§ Excerpted passage

○ ○ ○ ○ ○ ○ ○

Running one-sample t-test in SPSS statistics

Analysis of one sample t-test in SPSS

The test is used to determine whether the sample data comes from a population with a specified mean. The one-sample t-test applies to situations where the population standard deviation is not known, although it is expected that the distribution of the data should be approximately normal. This population mean is always hypothesized as it is always not known. Before conducting data analysis using any statistical procedure, it is important to know the assumptions that are associated with the test. The assumptions that must be met by your data before conducting your analysis using a one-sample t-test are as follows. 

Assumptions for a one-sample t-test

Assumption 1: The outcome variable should be measured at the ratio or the interval ratio. That is, the variable should be on a continuous scale. 

Assumption 2: Each observation should be independent of any other observation. i.e independence of the data. 

Assumption 3:  There should be no significant outliers in your data. 

Assumption 4:  The distribution of your observations should be approximately normal. 

Example and setup of one-sample data in SPSS

For a one-sample t-test, there will only be one variable, to be entered into the software. 

In this case, we would wish to test whether the average depression scores of the sampled students is equal to the national average of 4.0. To do this we recruit 40 participants to take part in the study. The data has been entered in SPSS. 

One-sample t-test step by step analysis in SPSS

Step 1:  Click Analyze > Compare Means > One-Sample T-Test as shown in the screenshot below. 

The variable for the depression score has been recorded. 

Step 2: In the one-sample t-test dialogue box presented, transfer the variable to the test variable box, and enter the population value you are comparing with the sample data to the Test value box.  as shown in the image below. 

Step 3:  Click on options in you would wish to construct a 95% confidence interval and enter 95% in the box.

○ ○ ○ ○ ○ ○ ○

§ Given records
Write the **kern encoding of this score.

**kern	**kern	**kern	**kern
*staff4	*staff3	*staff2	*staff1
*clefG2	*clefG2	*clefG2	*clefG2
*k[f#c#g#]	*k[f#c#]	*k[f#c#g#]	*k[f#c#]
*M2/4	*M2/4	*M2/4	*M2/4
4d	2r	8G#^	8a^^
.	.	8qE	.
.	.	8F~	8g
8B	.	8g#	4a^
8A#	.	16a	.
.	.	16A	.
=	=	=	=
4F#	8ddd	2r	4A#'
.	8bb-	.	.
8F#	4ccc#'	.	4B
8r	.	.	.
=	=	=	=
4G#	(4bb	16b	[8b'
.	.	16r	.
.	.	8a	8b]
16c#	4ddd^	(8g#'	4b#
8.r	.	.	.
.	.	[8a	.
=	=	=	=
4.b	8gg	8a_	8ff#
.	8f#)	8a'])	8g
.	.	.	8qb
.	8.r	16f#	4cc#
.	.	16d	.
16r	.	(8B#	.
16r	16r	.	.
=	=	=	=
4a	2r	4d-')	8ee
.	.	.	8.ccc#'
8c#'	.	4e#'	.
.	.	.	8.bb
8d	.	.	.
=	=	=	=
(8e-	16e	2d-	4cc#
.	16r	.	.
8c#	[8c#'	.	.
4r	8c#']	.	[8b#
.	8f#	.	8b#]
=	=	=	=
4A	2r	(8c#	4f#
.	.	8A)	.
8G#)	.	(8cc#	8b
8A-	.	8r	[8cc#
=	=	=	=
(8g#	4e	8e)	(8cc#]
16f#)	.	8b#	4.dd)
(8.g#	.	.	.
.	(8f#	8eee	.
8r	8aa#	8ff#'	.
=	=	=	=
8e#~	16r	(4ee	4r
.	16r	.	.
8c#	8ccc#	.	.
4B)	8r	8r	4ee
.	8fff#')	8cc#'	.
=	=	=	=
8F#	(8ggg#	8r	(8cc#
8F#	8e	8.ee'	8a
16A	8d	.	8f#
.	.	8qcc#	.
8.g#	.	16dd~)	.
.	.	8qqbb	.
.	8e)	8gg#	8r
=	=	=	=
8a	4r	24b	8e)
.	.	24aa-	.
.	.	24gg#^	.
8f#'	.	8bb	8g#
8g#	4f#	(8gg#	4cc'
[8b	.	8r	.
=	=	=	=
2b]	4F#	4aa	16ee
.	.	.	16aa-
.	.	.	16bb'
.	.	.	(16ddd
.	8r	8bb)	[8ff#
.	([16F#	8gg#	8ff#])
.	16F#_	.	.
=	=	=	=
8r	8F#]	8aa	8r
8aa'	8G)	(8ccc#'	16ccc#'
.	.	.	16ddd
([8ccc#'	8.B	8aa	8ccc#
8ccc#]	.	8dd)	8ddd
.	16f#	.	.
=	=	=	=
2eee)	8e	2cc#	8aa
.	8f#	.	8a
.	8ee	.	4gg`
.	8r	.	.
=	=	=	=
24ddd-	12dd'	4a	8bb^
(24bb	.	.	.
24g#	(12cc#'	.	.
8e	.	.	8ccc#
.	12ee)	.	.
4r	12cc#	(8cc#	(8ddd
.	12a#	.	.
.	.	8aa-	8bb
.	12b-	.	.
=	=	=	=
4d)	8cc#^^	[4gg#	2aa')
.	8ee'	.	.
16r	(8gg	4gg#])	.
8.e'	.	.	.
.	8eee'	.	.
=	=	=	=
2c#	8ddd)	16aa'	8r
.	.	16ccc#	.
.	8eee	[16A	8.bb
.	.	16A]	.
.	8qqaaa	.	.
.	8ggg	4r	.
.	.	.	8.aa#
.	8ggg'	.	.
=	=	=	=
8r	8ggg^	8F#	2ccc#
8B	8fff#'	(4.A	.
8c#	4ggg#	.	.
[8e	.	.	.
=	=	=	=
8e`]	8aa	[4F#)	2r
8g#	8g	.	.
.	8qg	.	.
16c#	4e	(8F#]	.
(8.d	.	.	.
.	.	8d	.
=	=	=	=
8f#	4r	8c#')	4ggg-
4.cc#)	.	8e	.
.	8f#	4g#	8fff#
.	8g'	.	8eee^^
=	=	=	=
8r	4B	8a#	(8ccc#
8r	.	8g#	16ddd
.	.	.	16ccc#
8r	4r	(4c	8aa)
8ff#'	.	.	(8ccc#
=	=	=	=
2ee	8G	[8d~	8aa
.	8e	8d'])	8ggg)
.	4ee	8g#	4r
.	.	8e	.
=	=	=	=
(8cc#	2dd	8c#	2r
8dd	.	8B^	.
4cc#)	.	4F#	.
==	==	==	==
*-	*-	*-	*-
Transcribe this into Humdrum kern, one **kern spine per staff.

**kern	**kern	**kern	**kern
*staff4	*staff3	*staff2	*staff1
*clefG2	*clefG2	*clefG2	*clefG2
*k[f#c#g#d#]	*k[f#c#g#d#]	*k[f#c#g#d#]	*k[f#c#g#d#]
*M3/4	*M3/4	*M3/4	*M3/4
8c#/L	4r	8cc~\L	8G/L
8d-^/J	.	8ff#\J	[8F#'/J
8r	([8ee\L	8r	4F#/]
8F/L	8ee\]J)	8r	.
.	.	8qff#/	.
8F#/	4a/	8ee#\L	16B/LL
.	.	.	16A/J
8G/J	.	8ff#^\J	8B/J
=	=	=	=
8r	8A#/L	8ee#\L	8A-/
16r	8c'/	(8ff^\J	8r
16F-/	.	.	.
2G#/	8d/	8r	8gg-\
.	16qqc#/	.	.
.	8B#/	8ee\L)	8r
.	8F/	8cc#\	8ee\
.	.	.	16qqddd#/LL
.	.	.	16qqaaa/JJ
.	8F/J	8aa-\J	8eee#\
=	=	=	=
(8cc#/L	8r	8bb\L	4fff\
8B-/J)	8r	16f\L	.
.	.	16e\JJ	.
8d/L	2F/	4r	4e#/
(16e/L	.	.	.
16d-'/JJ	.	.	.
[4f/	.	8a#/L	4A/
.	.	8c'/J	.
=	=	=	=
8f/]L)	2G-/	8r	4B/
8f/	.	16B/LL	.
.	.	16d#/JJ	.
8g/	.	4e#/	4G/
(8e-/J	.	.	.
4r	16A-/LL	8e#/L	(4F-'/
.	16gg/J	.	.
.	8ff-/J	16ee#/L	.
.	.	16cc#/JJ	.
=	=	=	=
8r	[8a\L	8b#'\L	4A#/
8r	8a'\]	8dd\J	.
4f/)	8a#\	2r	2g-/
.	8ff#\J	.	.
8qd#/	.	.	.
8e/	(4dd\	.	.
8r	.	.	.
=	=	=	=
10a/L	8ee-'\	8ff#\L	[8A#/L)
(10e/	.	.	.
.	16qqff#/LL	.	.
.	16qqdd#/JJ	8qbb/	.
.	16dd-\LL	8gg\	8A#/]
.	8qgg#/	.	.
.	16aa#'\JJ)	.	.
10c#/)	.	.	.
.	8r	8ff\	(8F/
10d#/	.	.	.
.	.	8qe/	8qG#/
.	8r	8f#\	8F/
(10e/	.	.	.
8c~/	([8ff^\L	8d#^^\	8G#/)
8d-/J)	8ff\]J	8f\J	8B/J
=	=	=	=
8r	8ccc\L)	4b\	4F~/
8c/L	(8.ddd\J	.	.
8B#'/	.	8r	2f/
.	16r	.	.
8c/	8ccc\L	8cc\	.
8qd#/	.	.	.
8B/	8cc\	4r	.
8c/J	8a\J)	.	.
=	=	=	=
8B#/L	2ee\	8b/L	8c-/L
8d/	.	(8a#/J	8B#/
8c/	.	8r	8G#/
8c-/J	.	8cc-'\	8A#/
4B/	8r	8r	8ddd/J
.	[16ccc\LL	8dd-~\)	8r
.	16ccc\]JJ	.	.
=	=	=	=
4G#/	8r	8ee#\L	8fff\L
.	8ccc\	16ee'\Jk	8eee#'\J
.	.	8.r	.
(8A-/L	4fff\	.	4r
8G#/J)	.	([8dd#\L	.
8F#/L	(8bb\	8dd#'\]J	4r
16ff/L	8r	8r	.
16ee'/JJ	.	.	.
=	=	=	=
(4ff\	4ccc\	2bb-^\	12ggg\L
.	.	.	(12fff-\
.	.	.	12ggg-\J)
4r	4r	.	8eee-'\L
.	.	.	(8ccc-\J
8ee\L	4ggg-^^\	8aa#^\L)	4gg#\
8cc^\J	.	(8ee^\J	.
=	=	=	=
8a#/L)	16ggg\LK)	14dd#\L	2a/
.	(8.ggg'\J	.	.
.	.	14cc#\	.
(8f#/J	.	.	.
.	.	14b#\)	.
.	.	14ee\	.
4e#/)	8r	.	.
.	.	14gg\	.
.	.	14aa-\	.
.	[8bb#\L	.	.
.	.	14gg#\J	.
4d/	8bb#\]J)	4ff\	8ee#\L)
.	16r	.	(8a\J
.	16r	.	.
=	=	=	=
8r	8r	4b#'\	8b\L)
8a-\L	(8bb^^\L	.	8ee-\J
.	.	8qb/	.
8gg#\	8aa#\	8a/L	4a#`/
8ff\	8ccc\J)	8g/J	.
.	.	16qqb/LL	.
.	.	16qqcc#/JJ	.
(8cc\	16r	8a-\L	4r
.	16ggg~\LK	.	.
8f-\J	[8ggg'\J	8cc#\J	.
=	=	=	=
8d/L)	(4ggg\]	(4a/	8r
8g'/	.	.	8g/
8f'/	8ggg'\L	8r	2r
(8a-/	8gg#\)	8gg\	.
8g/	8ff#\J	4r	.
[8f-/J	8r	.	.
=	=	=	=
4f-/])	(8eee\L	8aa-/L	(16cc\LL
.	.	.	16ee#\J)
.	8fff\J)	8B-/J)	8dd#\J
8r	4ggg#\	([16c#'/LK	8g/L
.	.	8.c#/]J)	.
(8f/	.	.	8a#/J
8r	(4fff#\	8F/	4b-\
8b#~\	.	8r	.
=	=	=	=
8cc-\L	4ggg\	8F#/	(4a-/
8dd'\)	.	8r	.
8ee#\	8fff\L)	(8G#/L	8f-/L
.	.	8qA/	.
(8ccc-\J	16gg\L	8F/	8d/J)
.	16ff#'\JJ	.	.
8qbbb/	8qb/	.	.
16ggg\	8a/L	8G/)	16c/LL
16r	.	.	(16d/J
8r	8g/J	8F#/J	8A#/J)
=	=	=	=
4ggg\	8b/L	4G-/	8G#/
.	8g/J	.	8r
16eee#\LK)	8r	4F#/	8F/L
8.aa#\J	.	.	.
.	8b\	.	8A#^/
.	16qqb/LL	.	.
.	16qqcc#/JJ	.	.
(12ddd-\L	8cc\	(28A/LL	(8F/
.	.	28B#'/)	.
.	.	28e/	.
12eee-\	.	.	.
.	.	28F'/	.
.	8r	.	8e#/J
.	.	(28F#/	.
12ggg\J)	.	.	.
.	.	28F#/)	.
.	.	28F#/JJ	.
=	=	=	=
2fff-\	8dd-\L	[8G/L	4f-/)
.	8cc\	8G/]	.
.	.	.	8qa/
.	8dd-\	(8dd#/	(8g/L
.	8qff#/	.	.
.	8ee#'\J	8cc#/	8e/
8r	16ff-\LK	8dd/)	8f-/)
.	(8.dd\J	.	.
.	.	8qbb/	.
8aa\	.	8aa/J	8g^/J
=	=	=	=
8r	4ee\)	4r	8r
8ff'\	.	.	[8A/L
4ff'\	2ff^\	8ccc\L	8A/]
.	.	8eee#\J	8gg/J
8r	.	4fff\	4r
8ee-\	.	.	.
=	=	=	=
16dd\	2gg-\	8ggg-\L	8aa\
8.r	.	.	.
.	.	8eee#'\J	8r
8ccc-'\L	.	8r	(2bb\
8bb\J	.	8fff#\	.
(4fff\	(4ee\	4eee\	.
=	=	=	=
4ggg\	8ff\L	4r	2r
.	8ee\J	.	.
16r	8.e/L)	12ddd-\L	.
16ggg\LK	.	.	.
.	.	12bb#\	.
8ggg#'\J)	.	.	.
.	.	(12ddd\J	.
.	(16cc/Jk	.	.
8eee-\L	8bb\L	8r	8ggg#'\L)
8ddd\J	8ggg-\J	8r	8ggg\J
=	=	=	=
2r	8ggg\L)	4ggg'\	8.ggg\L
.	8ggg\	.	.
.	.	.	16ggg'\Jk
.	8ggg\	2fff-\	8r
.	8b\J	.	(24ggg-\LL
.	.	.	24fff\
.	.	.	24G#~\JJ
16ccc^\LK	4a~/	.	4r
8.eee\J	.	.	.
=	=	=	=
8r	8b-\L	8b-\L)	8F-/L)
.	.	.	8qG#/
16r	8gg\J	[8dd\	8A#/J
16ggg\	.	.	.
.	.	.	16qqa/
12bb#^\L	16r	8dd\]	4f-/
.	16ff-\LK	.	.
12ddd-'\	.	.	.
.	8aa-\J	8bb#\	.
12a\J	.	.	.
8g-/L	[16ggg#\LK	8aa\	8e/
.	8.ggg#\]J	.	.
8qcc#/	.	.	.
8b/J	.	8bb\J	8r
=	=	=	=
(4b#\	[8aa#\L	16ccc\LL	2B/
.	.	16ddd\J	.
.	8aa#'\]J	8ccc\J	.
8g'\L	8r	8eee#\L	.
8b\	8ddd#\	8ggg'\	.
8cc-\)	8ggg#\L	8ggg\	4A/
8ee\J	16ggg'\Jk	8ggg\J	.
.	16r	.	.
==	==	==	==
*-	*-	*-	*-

○ ○ ○ ○ ○ ○ ○

§ Required action
From the one-sample t-test tutorial, extract word for word the part that opens with the words containing "The test is" and closes with "are as follows.". Ignore the items; they have no role in this exercise.

§ Output below
The test is used to determine whether the sample data comes from a population with a specified mean. The one-sample t-test applies to situations where the population standard deviation is not known, although it is expected that the distribution of the data should be approximately normal. This population mean is always hypothesized as it is always not known. Before conducting data analysis using any statistical procedure, it is important to know the assumptions that are associated with the test. The assumptions that must be met by your data before conducting your analysis using a one-sample t-test are as follows.